Há cinquenta anos, durante a Feira do Livro de Porto Alegre de 1974, pela primeira vez uma edição de cartuns foi o volume mais vendido no tradicional evento cultural. Publicado pela estreante L&PM Editores, Rango 1 compilava as primeiras tiras (publicadas na Folha da Manhã, do grupo Caldas Júnior) de um personagem singular, tradução da miséria em forma de gente, alguém que tirava da própria situação paupérrima a liberdade para denunciar as desigualdades brasileiras.
Para não deixar dúvidas que Rango tinha chegado para ficar, ninguém menos que um Erico Verissmo dava o seu aval, no prefácio da obra. “Recomendo este livro com maior entusiasmo. Dirão os felizes acomodados da vida que suas estórias nos deixam um ressabio amargo. Claro! Vasques é o campeão do marginal, do homem que sofre de fome crônica. Faz no reino do humorismo o que Josué de Casto fez na sociologia.”
“Fiquei faceiro com tudo isso”, relembra Edgar Vasques, pai do icônico personagem. Em conversa com o Jornal do Comércio, ele reforça a ideia de que seu personagem, desde o início, é uma maneira de “tomar pulso” da situação dos miseráveis e excluídos. “A desigualdade continua, nunca mudou, e o Rango denuncia tudo isso com a ironia e ambiguidade que o humor permite”, acrescenta.
Rango surgiu na revista Grillus, publicada pelo Diretório Acadêmico da Faculdade de Arquitetura da Universidade Federal do Rio Grande do Sul (Ufrgs), em 1970, uma criação do então estudante do curso, Edgar Luiz Simch Vasques da Silva, porto-alegrense da gema, clara e casca, desde 5 de outubro de 1949.
Uma das primeiríssimas histórias já deixava claro qual era a do personagem: o filho reclama da fome, Rango corta um pedaço da própria bunda e oferece à criança. Isso durante o período mais implacável da Ditadura Militar. Passado meio século, Edgar ainda sente a indignação de perceber que a profunda desigualdade social no Brasil permanece quase inalterada. “Medidas que se tomam para minimizar esta situação são sempre necessárias: as políticas das cotas, de inclusão, e até o Bolsa Família”, elenca.
Há um livro organizado por Suzana Gastal, Edgar Vasques – Desenhista Crônico, de 2013, onde ele concede uma grande e detalha entrevista, sobre sua formação acadêmica. No livro, ele diz: “Se tu fores olhar, sou mais artista do que arquiteto. Na Faculdade de Arquitetura tive uma ampla formação cultura, existencial e tal, mas profissionalmente, uma boa parte praticamente eu não uso.”
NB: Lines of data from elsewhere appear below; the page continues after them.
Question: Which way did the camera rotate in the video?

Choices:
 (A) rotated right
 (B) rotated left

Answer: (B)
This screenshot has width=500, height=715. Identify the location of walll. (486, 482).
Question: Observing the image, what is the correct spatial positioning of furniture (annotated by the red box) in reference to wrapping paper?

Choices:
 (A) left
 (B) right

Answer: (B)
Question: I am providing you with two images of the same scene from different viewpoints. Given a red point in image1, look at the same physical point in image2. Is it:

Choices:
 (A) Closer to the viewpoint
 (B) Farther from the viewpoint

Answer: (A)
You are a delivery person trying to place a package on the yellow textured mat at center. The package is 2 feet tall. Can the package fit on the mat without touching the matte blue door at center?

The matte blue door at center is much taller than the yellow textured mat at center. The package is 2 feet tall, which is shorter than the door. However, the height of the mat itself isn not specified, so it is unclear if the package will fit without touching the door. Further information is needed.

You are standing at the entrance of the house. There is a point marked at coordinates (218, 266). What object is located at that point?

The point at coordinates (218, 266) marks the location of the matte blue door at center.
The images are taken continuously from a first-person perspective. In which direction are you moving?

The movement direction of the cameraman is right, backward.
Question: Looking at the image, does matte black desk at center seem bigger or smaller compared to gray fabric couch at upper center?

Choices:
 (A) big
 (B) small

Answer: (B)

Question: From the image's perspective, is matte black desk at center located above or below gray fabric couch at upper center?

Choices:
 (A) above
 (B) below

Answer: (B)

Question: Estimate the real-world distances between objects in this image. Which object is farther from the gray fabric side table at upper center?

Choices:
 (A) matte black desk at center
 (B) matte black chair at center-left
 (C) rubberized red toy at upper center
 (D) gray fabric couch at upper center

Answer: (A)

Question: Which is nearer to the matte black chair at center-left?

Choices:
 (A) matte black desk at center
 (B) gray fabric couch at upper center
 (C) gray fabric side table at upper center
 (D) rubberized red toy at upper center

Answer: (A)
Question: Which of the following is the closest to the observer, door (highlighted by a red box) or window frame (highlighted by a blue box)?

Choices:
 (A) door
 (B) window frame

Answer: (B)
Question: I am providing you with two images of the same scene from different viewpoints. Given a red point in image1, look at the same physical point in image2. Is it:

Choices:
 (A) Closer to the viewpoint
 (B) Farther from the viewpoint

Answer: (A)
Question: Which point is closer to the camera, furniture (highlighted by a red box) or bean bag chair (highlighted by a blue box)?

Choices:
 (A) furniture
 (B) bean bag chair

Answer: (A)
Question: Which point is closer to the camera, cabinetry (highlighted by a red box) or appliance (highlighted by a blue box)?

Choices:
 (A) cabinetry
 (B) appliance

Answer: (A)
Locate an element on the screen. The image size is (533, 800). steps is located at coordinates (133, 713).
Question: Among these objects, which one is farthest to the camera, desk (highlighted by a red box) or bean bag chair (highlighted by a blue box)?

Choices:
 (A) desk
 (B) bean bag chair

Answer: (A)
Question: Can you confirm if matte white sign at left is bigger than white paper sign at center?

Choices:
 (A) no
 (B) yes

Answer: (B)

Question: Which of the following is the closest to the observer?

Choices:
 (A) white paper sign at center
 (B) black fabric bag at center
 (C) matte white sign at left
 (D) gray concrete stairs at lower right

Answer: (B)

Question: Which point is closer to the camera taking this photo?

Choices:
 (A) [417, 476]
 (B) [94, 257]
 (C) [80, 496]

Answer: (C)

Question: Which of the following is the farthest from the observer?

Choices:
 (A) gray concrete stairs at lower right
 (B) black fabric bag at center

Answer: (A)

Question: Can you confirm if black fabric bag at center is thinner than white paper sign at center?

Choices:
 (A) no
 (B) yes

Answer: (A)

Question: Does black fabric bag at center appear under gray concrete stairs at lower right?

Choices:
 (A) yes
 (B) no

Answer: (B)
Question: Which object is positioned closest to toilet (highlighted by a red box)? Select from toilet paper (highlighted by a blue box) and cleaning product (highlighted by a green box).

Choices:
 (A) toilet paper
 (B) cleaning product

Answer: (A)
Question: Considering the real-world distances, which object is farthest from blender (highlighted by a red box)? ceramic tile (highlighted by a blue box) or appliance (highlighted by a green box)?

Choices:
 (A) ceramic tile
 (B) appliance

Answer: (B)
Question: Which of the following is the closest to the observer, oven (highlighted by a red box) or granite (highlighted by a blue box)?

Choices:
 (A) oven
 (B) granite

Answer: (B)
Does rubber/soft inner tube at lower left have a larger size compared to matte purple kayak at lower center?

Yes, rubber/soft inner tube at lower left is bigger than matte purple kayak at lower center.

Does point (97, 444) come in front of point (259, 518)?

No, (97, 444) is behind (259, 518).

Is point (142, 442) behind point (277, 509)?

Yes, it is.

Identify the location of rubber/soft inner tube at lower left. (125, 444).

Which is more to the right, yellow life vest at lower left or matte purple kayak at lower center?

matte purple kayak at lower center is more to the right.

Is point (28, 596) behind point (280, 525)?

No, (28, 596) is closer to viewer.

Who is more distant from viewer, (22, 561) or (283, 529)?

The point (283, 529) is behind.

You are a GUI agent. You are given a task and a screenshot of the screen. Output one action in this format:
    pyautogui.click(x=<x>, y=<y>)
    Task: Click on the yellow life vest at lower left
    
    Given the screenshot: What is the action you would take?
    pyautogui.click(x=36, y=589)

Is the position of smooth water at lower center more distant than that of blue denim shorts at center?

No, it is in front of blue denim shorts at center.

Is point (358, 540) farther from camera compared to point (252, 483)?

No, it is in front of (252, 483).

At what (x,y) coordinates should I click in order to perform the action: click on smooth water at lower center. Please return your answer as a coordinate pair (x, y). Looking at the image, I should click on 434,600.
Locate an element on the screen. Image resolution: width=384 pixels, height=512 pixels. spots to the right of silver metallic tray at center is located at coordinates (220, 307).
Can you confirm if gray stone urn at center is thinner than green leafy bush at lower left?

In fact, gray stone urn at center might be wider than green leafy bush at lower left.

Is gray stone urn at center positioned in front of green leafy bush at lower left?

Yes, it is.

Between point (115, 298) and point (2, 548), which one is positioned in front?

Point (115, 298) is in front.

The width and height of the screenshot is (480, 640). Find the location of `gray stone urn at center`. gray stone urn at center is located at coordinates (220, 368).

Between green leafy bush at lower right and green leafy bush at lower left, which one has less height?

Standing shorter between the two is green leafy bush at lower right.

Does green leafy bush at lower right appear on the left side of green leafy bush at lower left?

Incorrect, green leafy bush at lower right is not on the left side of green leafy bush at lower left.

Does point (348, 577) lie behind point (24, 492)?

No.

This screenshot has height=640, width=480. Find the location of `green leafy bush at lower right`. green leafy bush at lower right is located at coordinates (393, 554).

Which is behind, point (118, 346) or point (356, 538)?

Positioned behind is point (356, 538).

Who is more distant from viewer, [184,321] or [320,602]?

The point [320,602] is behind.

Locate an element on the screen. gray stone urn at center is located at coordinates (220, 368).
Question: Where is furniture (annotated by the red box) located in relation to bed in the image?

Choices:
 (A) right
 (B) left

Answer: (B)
Depois da Grillus, Rango foi parar nas páginas de um jornal matutino que fez historia da imprensa dos anos de 1970 em Porto Alegre, a Folha da Manhã. Ali, nasceu um projeto chamado Quadrão, onde Edgar e José Guaracy Fraga abriam um espaço para cartunistas e desenhistas iniciantes.
Não demorou muito para que Rango rumasse Brasil afora. “No Rio Grande do Sul, o maior best-seller nas livrarias não é nenhum romance famoso, mas um livro de quadrinhos, onde se lança nacionalmente um tipo chamado Rango”, registrou o Jornal do Brasil em 9 de novembro de 1974. O personagem era popular de fato: “as historias são muito boas, leio todos os dias e muitas me lembram os meus amigos de infância”, disse Escurinho, atacante do Sport Club Internacional, um ídolo colorado.
Talvez parte do impacto do Rango esteja justamente nessa indesejável, mas inquestionável, atualidade. “A ideia de fazer o Rango nasceu de observações pessoais minhas, das coisas que via acontecendo. Sempre me impressionou ver que, apesar de toda a balaca, toda propaganda, há cada vez mais gente catando comida no lixo e cada vez mais gente com fome. Isso, dentro de um clima de crescente euforia econômica da classe média-alta”, diz o texto de Edgar para a edição de Rango 6, de 1978. Poderia ser dito hoje, sem mudar uma palavra sequer.
Na edição de Rango de 2018, Crocodilagem, que marca os 50 anos de atividade de Edgar Vasques, há a passagem das tiras desenhadas em preto e branco para a utilização de cores. A partir daí, a técnica e o talento do autor ficaram mais valorizados – mas sem que a melhoria venha para atenuar o espírito original: Rango continua miserável, continua com fome e com muita coisa a dizer.